Para além da conformidade com as diretrizes do ministério, Cassia destaca o compromisso com as metas estabelecidas pela Unaids, conhecidas como 95, 95, 95. Esse objetivo em específico coloca o ano de 2030 como meta para alcançar 95% das pessoas que vivem com o HIV diagnosticadas, dessas, 95% devem estar em tratamento, e, desse grupo, 95% deve estar indetectável.   

Infectologista  Cassia Godoy | Foto: Arquivo pessoal.

“A gente tem pouco mais de um milhão de pessoas vivendo com HIV e AIDS no Brasil. Dessas, 10% não sabem que têm HIV”, exemplificou a importância das metas.

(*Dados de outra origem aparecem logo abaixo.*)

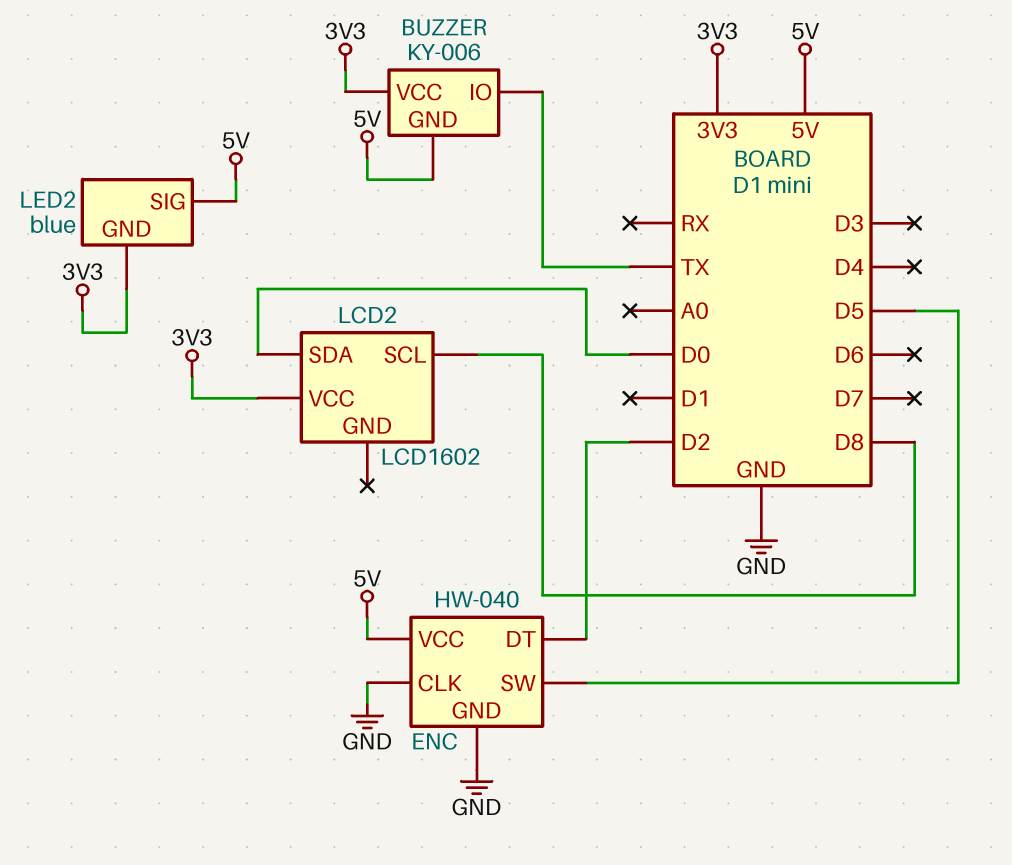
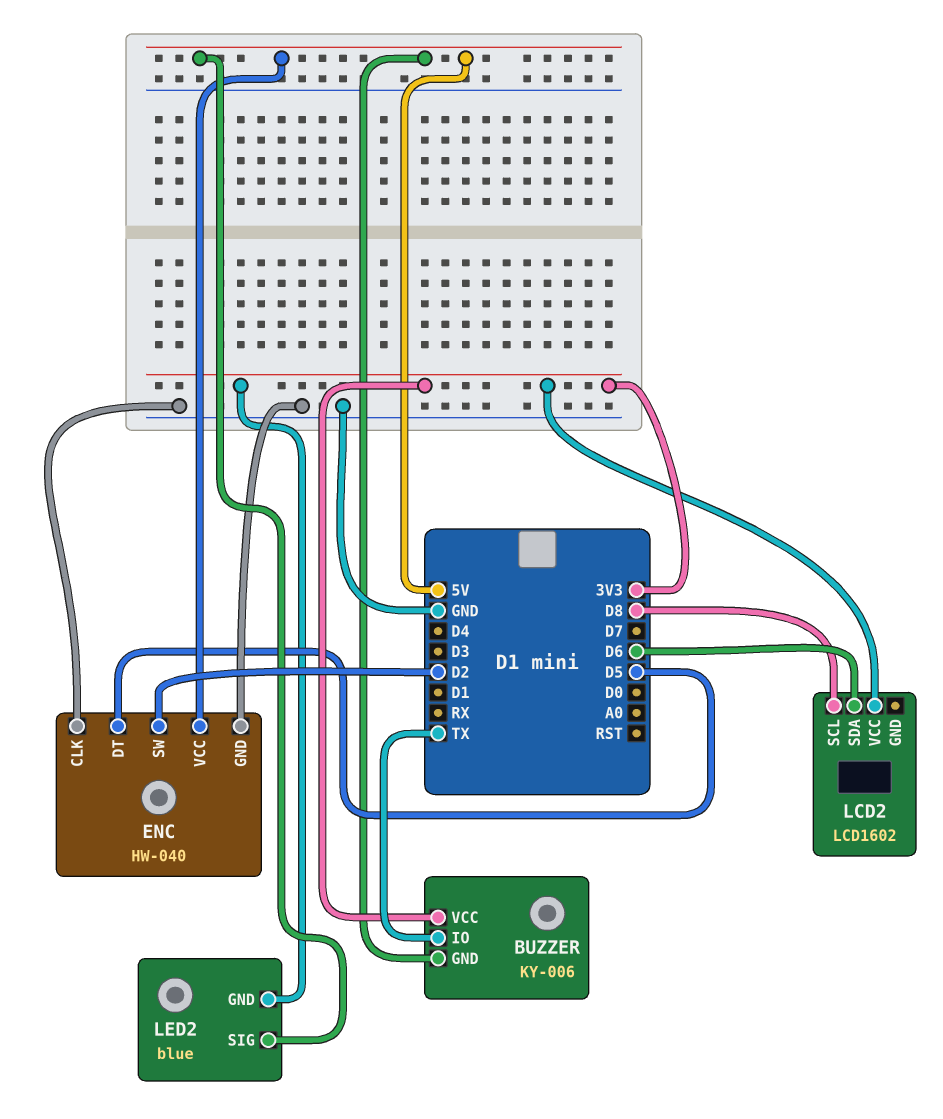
ENC pin DT: D2 -> D5
ENC pin SW: D5 -> D2
LCD2 pin SDA: D0 -> D6

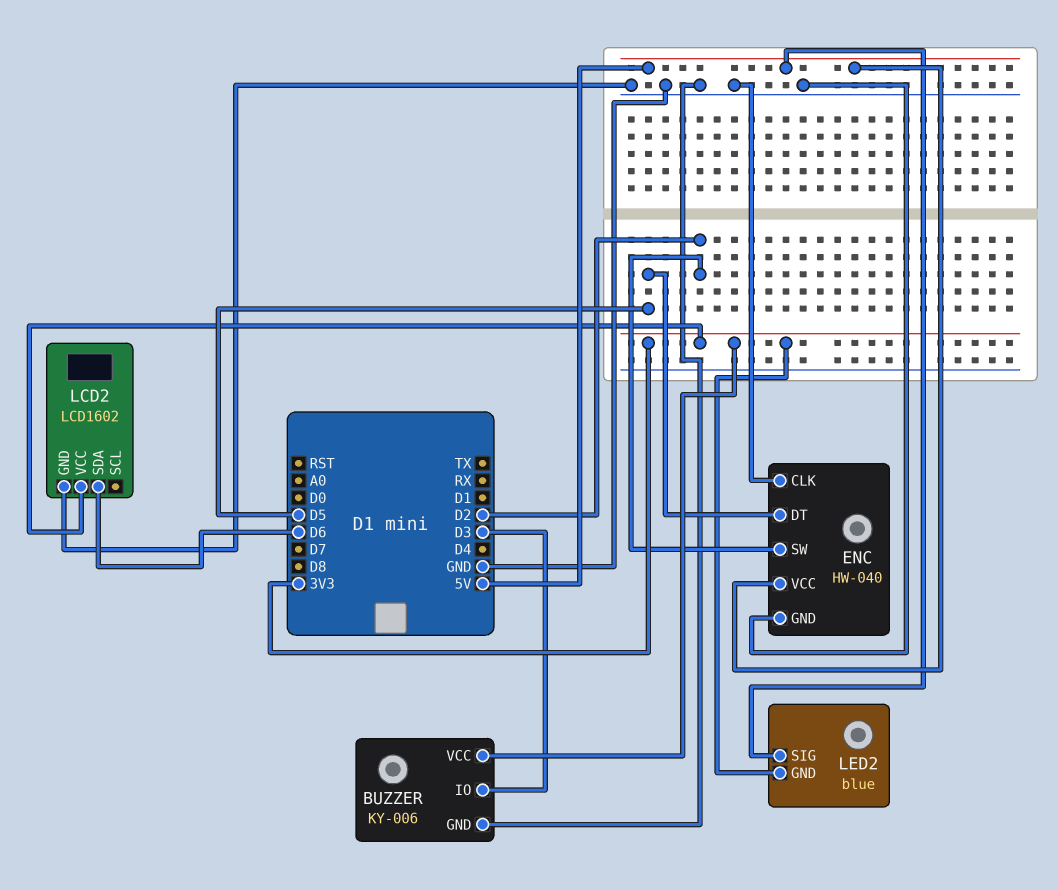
BUZZER pin GND: 5V -> GND
BUZZER pin IO: TX -> D3
LCD2 pin GND: none -> GND
LCD2 pin SCL: D8 -> none

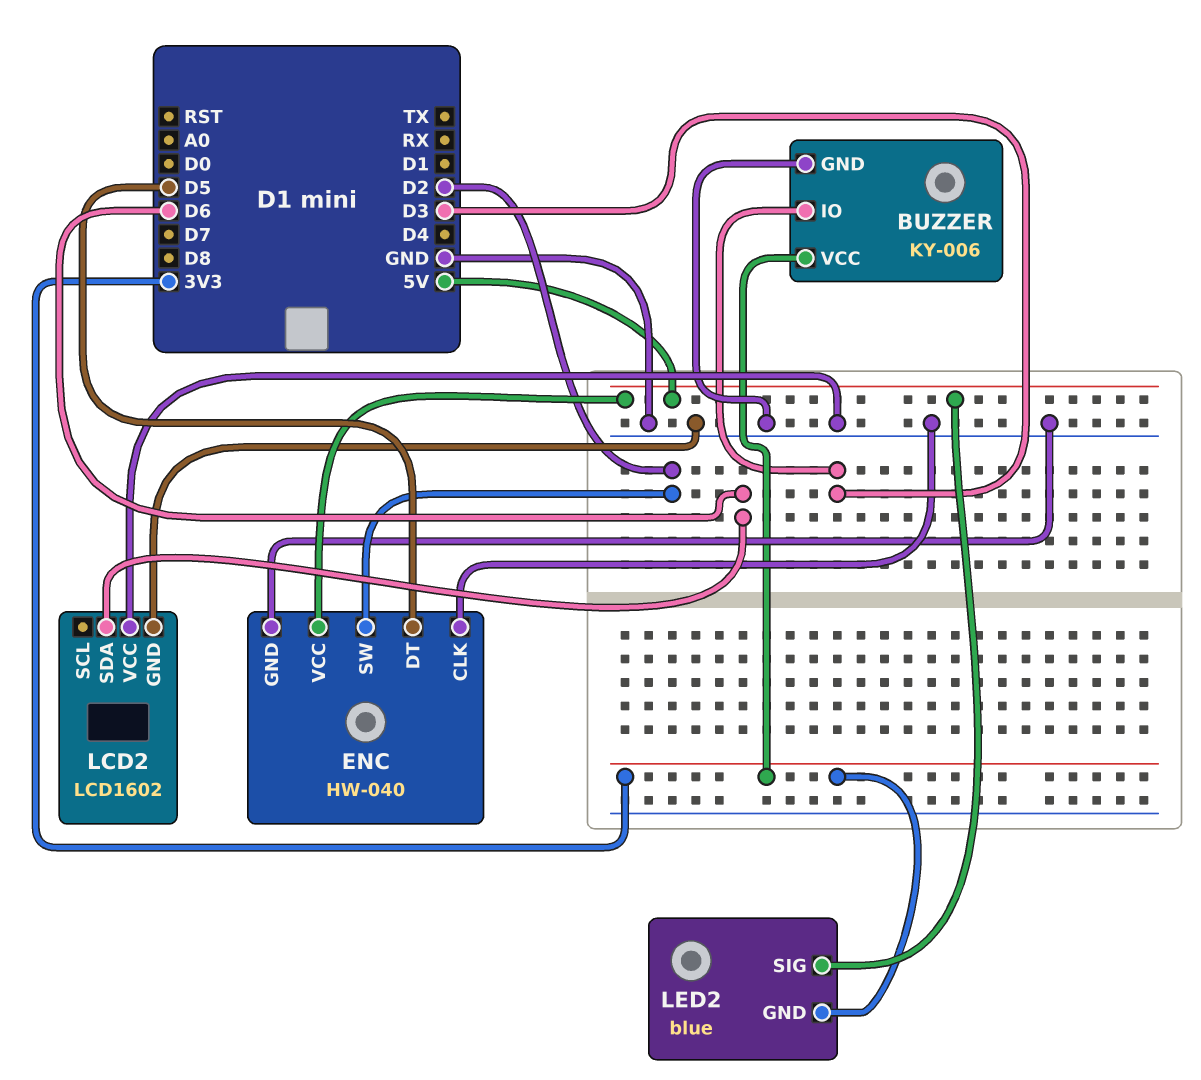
LCD2 pin VCC: 3V3 -> GND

Desse grupo, em torno de 750 mil estão em uso da terapia antirretroviral, e desses, 87% estão com carga viral indetectável, compartilhou. “São números bastante importantes, mas que precisam melhorar”, concluiu. 

A forma mais efetiva de atingir esses objetivos está na vinculação dos pacientes ao SUS. Uma vez que a pessoa que vive com HIV ou que realiza alguma profilaxia entra no sistema de saúde, existe um acompanhamento não apenas do vírus, mas de toda a vida sexual de uma forma geral, com instrução da população, testagem regular, vacinação (hepatite e HPV, por exemplo), além da distribuição de lubrificantes e preservativos.

O HDT realiza todo esse acompanhamento, especificamente para a população que vem regulada pelo SUS do interior do estado. O único objetivo estabelecido pelas autoridades de saúde que ainda precisa ser trabalhado é o intervalo máximo de sete dias entre o diagnóstico e o início do tratamento. Esse delay se deve, segundo Cássia, ao tempo da “regulação da consulta especializada”. 

“10% dos pacientes que sabem que têm HIV, eles não foram vinculados em lugar nenhum. Quando vai aparecer para você, às vezes aparece muito grave, ou doente, ou morrendo”, lamenta episódios que eventualmente encontra. 

Apesar do espaço para melhora, a infectologista é categórica ao afirmar que o SUS fornece um atendimento ligado às IST’s mais eficiente do que a rede particular. “Nós temos testes mais rápidos, nós temos diagnóstico não só do HIV como teste rápido para tuberculose, teste rápido para criptococose, sífilis… se eu tropeçar e cair lá dentro da emergência do HDT, você faz tudo quanto é teste”, brinca a médica. 

Por fim, Cássia reforça a importância da testagem regular, a fim de garantir um diagnóstico precoce: “quanto mais fazer o diagnóstico, menos complicações e menos óbitos”.